Goal of the exercise:
Write out every line of the data below as a JSON list of strings, one string per line, with blank lines skipped and the pictures left out.
>> Begin
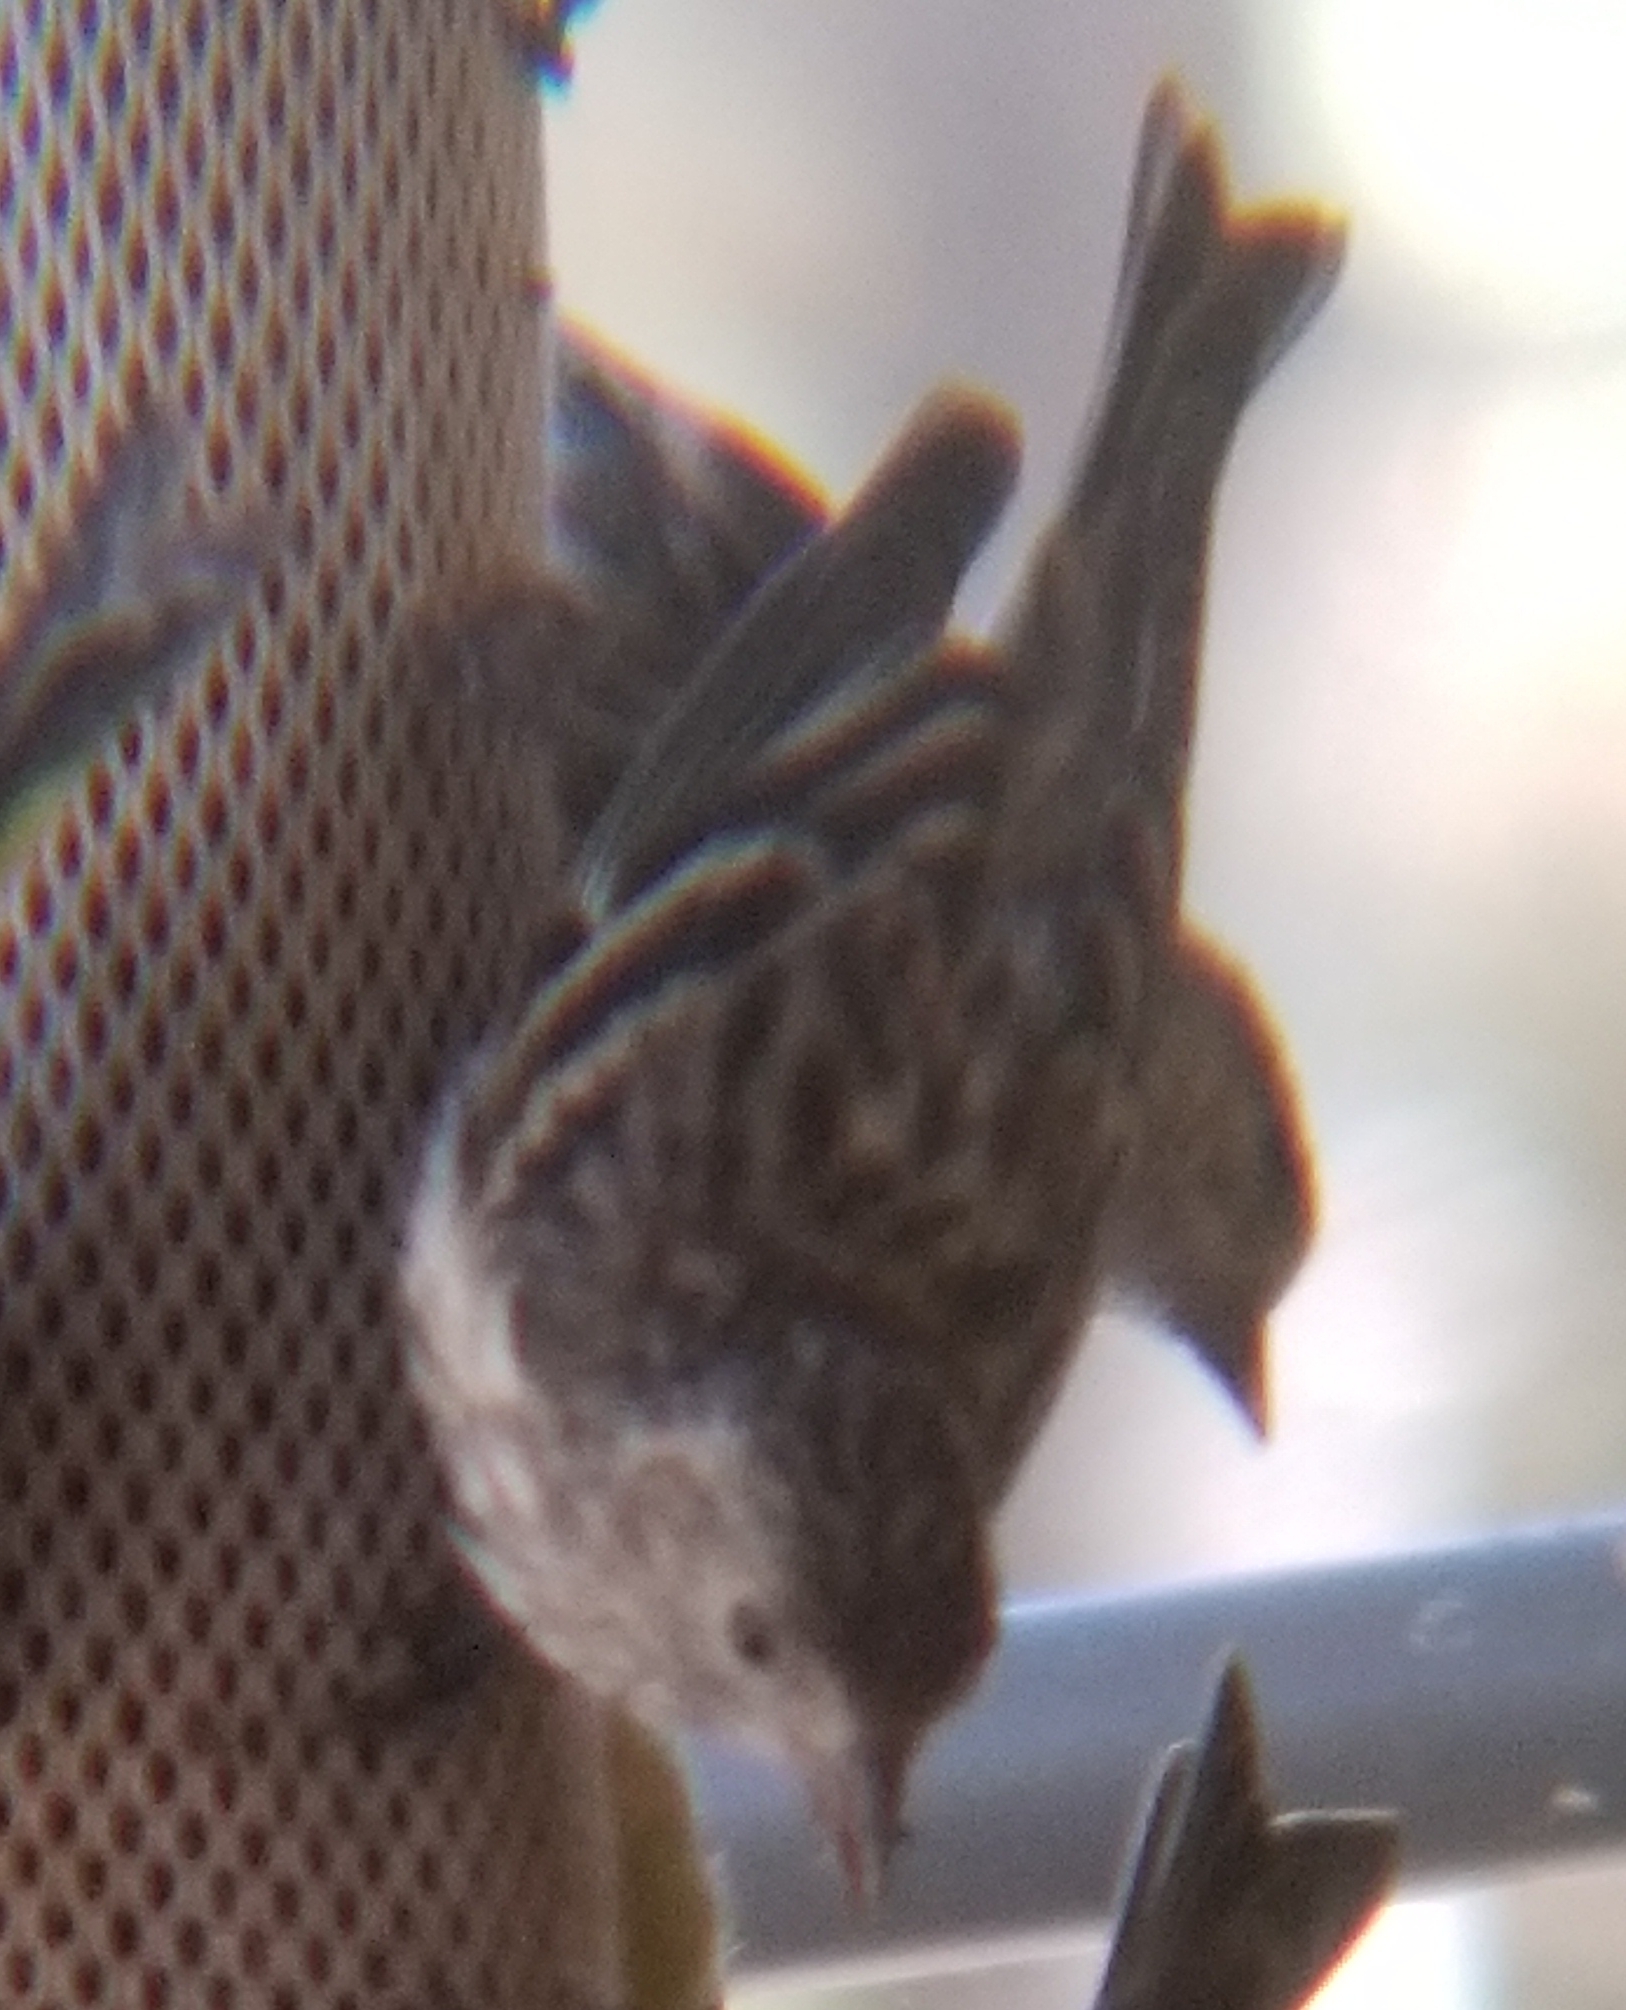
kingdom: Animalia
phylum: Chordata
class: Aves
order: Passeriformes
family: Fringillidae
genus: Spinus
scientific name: Spinus pinus
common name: Pine siskin
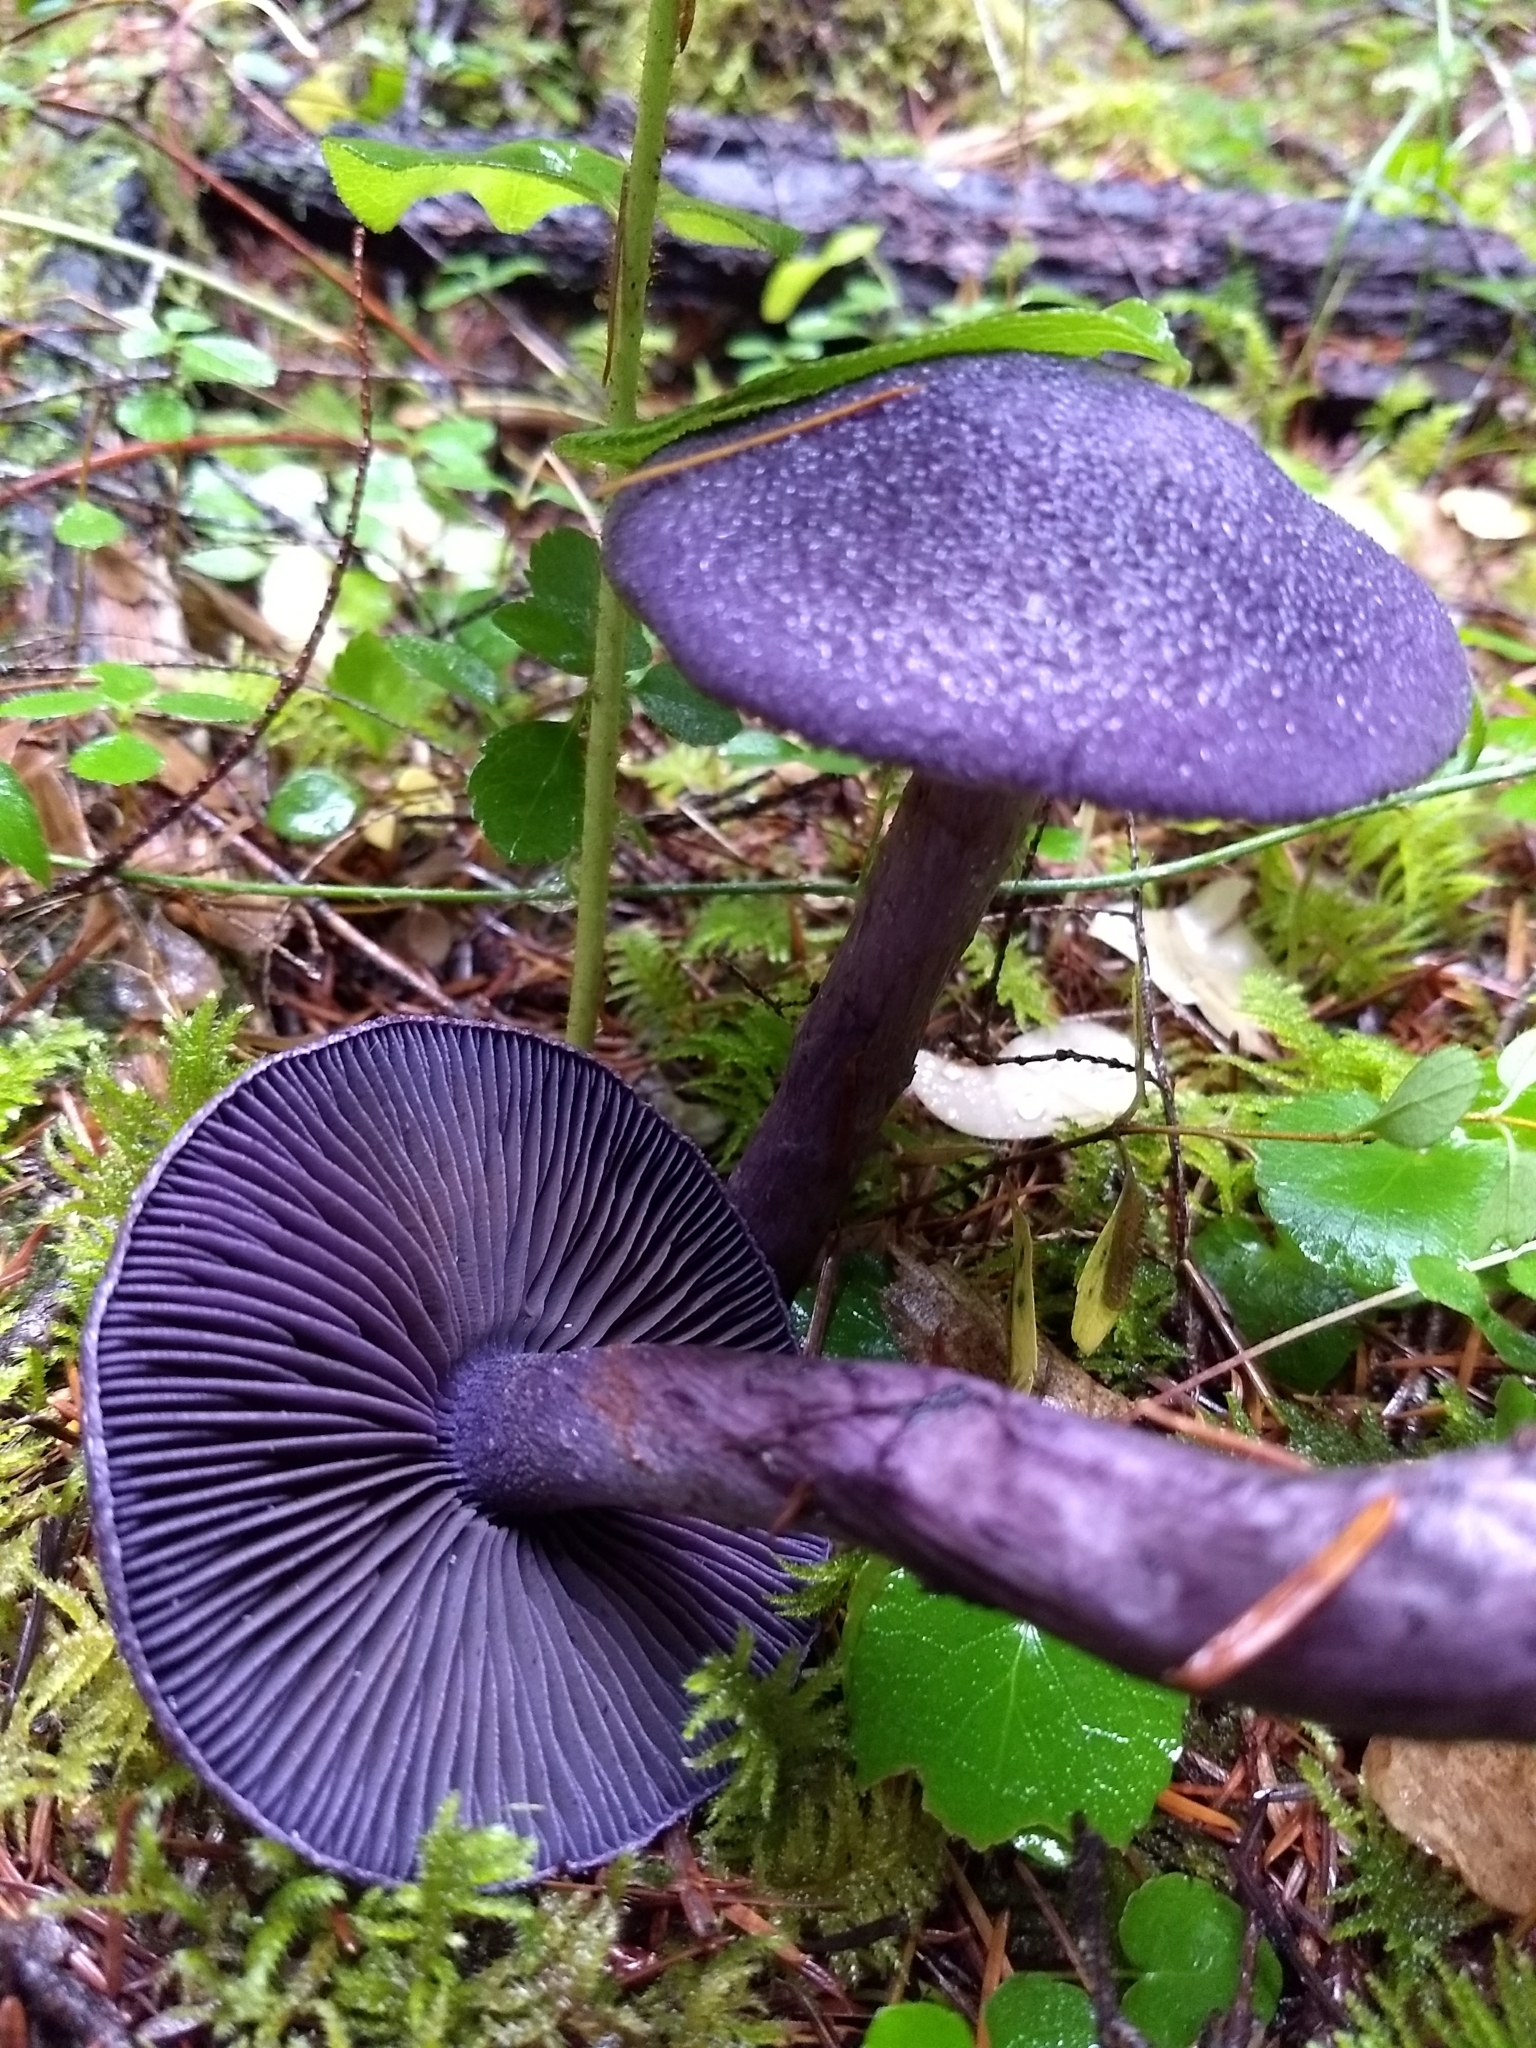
>> End
Solution:
[
  "kingdom: Animalia",
  "phylum: Chordata",
  "class: Aves",
  "order: Passeriformes",
  "family: Fringillidae",
  "genus: Spinus",
  "scientific name: Spinus pinus",
  "common name: Pine siskin"
]